Oregon Begins Testing Wave Energy

Joanna Schroeder

Oregon is beginning testing wave energy as a potential renewable energy resource. Northwest Energy Innovations has installed a wave energy device off the coast of Newport, Oregon known as Wave Energy Technology-New Zealand (WET-NZ). The technology has been deployed at the Northwest National Marine Renewable Energy Center’s (NNMREC) open ocean test facility.

“This is a huge milestone for the WET-NZ technology, for Oregon, and for the wave energy industry as a whole,” said NWEI Program Manager Justin Klure. “We are excited to have the opportunity to lead the deployment of the WET-NZ device off Oregon’s coast with the support of NNMREC, our funding partners and a host of marine professionals.”

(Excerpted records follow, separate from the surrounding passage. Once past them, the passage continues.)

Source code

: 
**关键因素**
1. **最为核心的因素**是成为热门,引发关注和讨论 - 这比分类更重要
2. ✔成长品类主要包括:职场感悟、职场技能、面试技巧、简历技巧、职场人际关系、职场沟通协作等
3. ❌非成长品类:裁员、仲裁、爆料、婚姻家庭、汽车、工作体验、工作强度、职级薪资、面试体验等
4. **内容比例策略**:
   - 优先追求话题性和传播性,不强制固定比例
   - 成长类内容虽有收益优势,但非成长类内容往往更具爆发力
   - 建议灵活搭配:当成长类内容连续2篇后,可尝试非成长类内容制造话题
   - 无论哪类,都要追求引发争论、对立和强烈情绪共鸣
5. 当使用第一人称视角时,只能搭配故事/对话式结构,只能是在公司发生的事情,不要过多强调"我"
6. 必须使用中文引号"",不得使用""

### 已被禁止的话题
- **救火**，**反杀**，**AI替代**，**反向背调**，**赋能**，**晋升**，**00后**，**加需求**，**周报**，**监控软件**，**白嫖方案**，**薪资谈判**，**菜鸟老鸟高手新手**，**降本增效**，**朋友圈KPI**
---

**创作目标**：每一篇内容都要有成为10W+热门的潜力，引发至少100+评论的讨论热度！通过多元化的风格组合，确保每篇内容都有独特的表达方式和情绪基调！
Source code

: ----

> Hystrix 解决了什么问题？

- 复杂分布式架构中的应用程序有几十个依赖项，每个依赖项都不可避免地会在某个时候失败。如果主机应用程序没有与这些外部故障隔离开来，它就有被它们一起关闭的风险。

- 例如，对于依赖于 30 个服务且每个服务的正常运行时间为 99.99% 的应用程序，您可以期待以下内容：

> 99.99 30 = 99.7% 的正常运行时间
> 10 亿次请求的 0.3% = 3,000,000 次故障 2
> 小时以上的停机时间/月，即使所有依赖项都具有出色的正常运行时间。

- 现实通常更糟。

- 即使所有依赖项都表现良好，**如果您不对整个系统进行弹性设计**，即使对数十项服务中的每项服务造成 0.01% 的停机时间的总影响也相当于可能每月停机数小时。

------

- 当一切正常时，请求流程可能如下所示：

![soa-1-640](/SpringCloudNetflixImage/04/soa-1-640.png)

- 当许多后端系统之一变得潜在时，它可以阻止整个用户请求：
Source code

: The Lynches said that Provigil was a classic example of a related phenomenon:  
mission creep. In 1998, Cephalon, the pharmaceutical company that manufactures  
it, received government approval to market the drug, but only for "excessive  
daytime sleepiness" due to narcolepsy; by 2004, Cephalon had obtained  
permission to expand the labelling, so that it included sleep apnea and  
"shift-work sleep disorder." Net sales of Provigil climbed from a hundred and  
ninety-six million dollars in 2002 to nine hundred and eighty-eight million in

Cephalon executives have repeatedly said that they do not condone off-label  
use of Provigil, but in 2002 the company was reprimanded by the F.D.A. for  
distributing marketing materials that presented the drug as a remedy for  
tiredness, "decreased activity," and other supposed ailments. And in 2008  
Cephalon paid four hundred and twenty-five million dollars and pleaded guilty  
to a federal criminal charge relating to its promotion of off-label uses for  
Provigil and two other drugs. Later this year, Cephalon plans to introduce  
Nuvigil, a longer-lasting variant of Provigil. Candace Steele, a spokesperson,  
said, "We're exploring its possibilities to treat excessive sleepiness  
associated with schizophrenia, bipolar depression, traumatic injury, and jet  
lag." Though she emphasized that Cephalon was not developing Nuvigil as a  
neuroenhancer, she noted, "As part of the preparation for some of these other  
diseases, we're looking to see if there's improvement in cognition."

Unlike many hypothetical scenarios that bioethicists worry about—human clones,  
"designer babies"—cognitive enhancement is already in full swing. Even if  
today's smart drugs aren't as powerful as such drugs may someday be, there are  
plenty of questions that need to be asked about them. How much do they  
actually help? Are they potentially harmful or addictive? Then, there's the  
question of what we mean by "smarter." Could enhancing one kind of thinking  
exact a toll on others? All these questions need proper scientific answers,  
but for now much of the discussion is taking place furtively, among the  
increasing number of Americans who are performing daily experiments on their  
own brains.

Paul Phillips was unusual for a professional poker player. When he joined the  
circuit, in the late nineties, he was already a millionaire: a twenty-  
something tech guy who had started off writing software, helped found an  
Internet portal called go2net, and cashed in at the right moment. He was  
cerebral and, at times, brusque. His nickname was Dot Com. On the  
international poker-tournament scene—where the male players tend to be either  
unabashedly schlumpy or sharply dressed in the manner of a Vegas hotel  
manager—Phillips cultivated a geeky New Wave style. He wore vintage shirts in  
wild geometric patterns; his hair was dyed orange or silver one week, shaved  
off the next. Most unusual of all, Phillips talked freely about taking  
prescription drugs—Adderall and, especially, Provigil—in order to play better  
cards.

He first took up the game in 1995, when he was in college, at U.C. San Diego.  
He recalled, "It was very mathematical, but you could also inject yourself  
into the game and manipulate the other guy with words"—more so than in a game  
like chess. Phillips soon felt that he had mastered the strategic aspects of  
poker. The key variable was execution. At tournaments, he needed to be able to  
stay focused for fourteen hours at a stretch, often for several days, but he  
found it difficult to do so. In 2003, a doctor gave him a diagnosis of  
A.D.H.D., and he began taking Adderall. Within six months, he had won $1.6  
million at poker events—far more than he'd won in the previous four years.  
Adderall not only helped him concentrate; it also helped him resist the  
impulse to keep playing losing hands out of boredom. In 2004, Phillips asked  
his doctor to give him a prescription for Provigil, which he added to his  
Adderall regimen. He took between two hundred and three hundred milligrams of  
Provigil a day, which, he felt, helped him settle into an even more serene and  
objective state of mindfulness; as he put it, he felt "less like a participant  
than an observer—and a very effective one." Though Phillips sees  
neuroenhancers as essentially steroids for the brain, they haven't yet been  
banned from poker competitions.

The WET-NZ is a multi-mode waver energy converter and maximizes energy capture by harnessing power from the heave, pitch and surge motions of passing waves. From there, the power generated is transmitted through an underwater cable to the test center’s Ocean Sentinel, the instrumentation buoy that dissipates the electricity and records power performance data.

Oregon Wave Energy Trust (OWET) Executive Director Jason Busch said of the project, “OWET’s mission is to responsibly develop the ocean energy industry in Oregon, and helping NWEI get the WET-NZ in the water is a major step towards achieving that goal. In-ocean testing will move the technology towards commercialization and lead to a better understanding of technology performance and impacts in real-world conditions. This is a major accomplishment for NWEI, NNMREC and Oregon.”

The technology is the product of a research consortium between Industrial Research Limited, a Crown Research Institute, and Power Projects Limited, a Wellington-based private company.  The deployment portion of the project is supported by the U.S. Department of Energy and OWET.